Goal A: Print the lines of the entries that begin at their very first line and end with the line containing "white balance: red 0.98, blue 1.61", including both of those lines, and reproduce each one unchanged.

Quoted text:
::::::::

This topic describes how to add a data source, using a Tablestore data source as an example.

Note

To add a MaxCompute data source, simply search for and select MaxCompute as the data source type in the Add Data Source dialog box. Then, configure the data source parameters.

  1. Go to the Data Integration page.

    Log on to the DataWorks console. After switching to the destination region, click Data Integration > Data Integration in the navigation pane on the left. In the drop-down list, select the corresponding workspace and click Go to Data Integration.

  2. In the navigation pane on the left, click Data Source.

  3. On the Data Sources page, click Add Data Source.

  4. In the Add Data Source dialog box, select Tablestore as the data source type.

  5. In the Add Tablestore Data Source dialog box, set the data source parameters as outlined in the table below.

    Parameter

    Description

    Data Source Name

    The name of the data source. The name can contain only letters, digits, and underscores (_), and must start with a letter.

    Data Source Description

    The description of the data source. The description cannot exceed 80 characters in length.

    Region

    Select the region where the Tablestore instance is located.

    Tablestore Instance Name

    The name of the Tablestore instance.

::::::::

Records provided:
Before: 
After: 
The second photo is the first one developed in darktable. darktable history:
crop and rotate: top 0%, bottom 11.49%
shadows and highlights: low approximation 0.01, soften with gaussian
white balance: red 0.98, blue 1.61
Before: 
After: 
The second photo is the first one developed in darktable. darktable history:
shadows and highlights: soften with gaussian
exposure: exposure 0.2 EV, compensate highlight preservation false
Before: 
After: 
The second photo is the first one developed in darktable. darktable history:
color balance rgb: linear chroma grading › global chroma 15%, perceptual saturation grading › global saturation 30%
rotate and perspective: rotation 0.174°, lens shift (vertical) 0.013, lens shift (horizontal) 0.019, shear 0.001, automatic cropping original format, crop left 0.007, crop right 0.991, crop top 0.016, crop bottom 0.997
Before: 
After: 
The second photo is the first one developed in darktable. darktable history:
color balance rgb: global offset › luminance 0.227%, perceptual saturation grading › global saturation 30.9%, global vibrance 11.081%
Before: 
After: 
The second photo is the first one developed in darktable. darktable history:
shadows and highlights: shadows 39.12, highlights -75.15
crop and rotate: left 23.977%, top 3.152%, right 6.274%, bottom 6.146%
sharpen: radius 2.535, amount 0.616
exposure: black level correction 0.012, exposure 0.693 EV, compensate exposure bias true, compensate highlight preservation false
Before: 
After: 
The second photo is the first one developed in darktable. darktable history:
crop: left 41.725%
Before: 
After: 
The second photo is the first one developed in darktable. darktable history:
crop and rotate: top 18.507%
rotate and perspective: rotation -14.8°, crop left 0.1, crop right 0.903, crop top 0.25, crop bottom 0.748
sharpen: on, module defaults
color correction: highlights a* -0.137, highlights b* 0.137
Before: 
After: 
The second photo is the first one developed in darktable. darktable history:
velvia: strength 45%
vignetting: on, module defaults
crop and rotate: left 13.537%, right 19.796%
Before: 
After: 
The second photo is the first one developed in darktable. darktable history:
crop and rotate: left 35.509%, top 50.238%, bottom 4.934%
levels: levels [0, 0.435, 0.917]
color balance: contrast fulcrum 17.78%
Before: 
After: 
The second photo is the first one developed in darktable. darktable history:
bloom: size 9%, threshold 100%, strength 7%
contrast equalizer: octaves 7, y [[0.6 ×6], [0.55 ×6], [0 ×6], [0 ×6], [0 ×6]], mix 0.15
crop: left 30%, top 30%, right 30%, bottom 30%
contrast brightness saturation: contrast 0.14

::::::::

Goal B: Output, word for word, the portion of the data source guide that opens with the words containing "Log on to the" and closes with "the table below.".

Final answer A:
Before: 
After: 
The second photo is the first one developed in darktable. darktable history:
crop and rotate: top 0%, bottom 11.49%
shadows and highlights: low approximation 0.01, soften with gaussian
white balance: red 0.98, blue 1.61

Final answer B:
Log on to the DataWorks console. After switching to the destination region, click Data Integration > Data Integration in the navigation pane on the left. In the drop-down list, select the corresponding workspace and click Go to Data Integration.

  2. In the navigation pane on the left, click Data Source.

  3. On the Data Sources page, click Add Data Source.

  4. In the Add Data Source dialog box, select Tablestore as the data source type.

  5. In the Add Tablestore Data Source dialog box, set the data source parameters as outlined in the table below.